◆ Activity ◆
Please output every line of the material as it stands, without the pictures.

◆ Information provided ◆
________
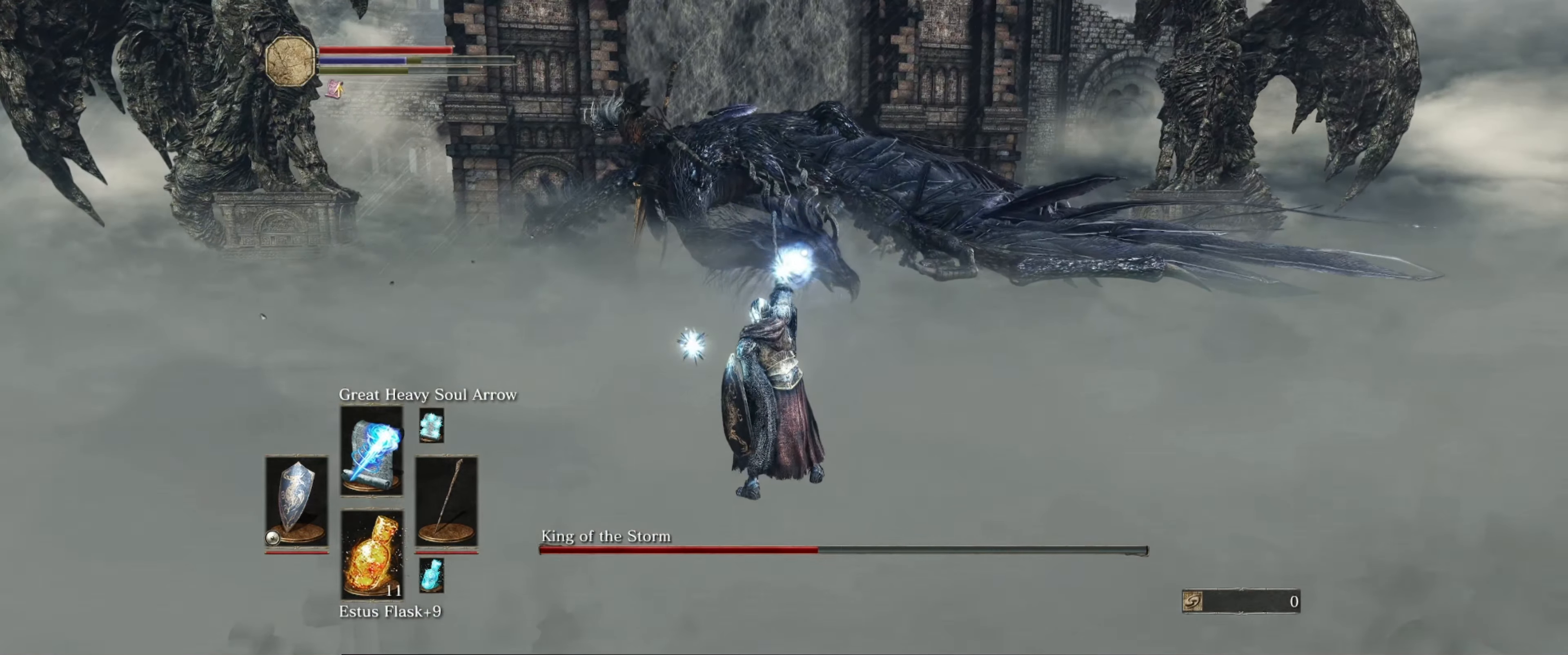
{"buttons": [], "left_stick": "up", "right_stick": "center", "events": []}
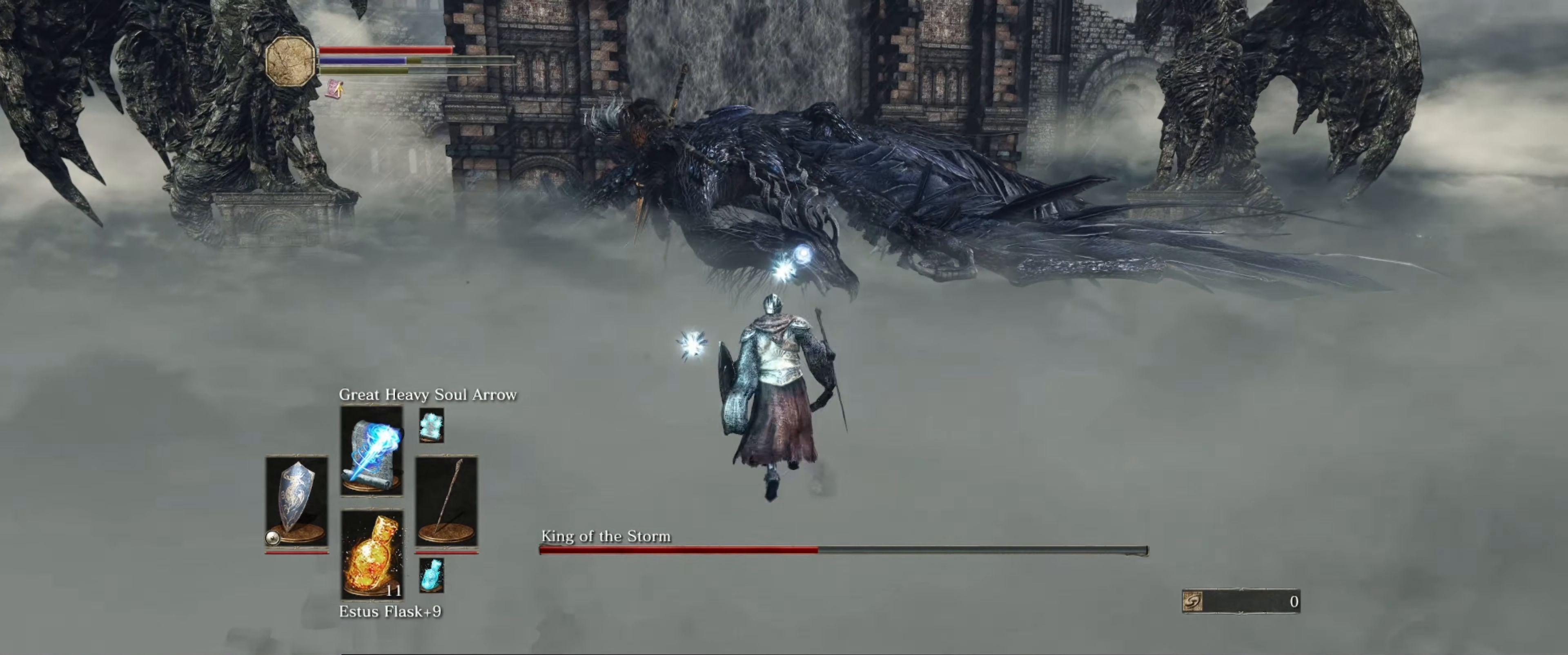
{"buttons": ["R1"], "left_stick": "up", "right_stick": "center", "events": [[200, "R1", "down"], [283, "R1", "up"], [333, "R1", "down"], [433, "R1", "up"], [467, "R1", "down"]]}
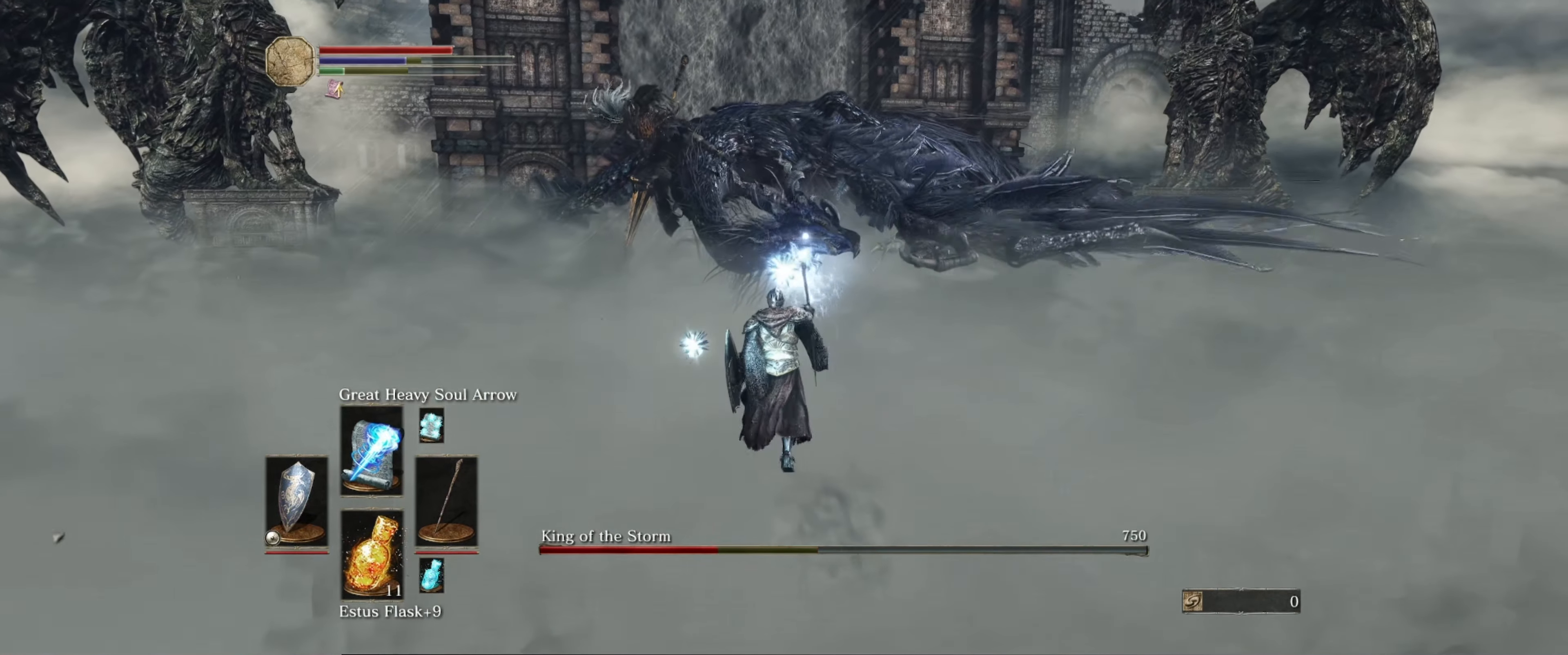
{"buttons": [], "left_stick": "center", "right_stick": "center", "events": [[67, "R1", "up"], [67, "left_stick", "center"]]}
________
◆ Response area ◆
{"buttons": [], "left_stick": "up", "right_stick": "center", "events": []}
{"buttons": ["R1"], "left_stick": "up", "right_stick": "center", "events": [[200, "R1", "down"], [283, "R1", "up"], [333, "R1", "down"], [433, "R1", "up"], [467, "R1", "down"]]}
{"buttons": [], "left_stick": "center", "right_stick": "center", "events": [[67, "R1", "up"], [67, "left_stick", "center"]]}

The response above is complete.